+++ Data records +++

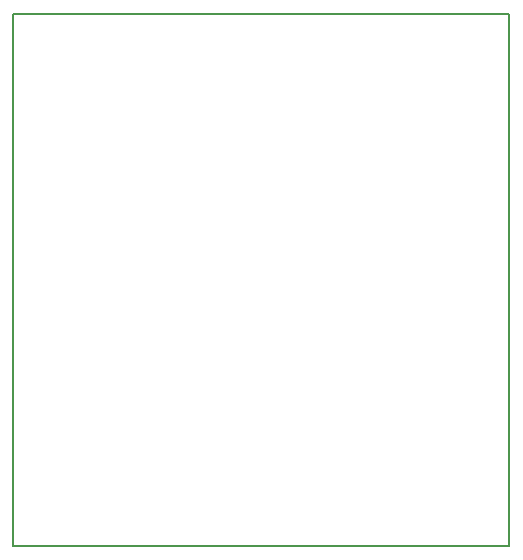
<source format=gm1>
G04 #@! TF.FileFunction,Profile,NP*
%FSLAX46Y46*%
G04 Gerber Fmt 4.6, Leading zero omitted, Abs format (unit mm)*
G04 Created by KiCad (PCBNEW 4.0.5+dfsg1-4) date Sat Dec 16 07:09:28 2017*
%MOMM*%
%LPD*%
G01*
G04 APERTURE LIST*
%ADD10C,0.100000*%
%ADD11C,0.150000*%
G04 APERTURE END LIST*
D10*
D11*
X195000000Y-69000000D02*
X195000000Y-114000000D01*
X153000000Y-114000000D02*
X153000000Y-69000000D01*
X195000000Y-114000000D02*
X153000000Y-114000000D01*
X195000000Y-69000000D02*
X153000000Y-69000000D01*
M02*

</source>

+++

- Description of the task -
Your job is to repeat the data exactly, leaving each picture out.

- Problem solution -
<source format=gm1>
G04 #@! TF.FileFunction,Profile,NP*
%FSLAX46Y46*%
G04 Gerber Fmt 4.6, Leading zero omitted, Abs format (unit mm)*
G04 Created by KiCad (PCBNEW 4.0.5+dfsg1-4) date Sat Dec 16 07:09:28 2017*
%MOMM*%
%LPD*%
G01*
G04 APERTURE LIST*
%ADD10C,0.100000*%
%ADD11C,0.150000*%
G04 APERTURE END LIST*
D10*
D11*
X195000000Y-69000000D02*
X195000000Y-114000000D01*
X153000000Y-114000000D02*
X153000000Y-69000000D01*
X195000000Y-114000000D02*
X153000000Y-114000000D01*
X195000000Y-69000000D02*
X153000000Y-69000000D01*
M02*

</source>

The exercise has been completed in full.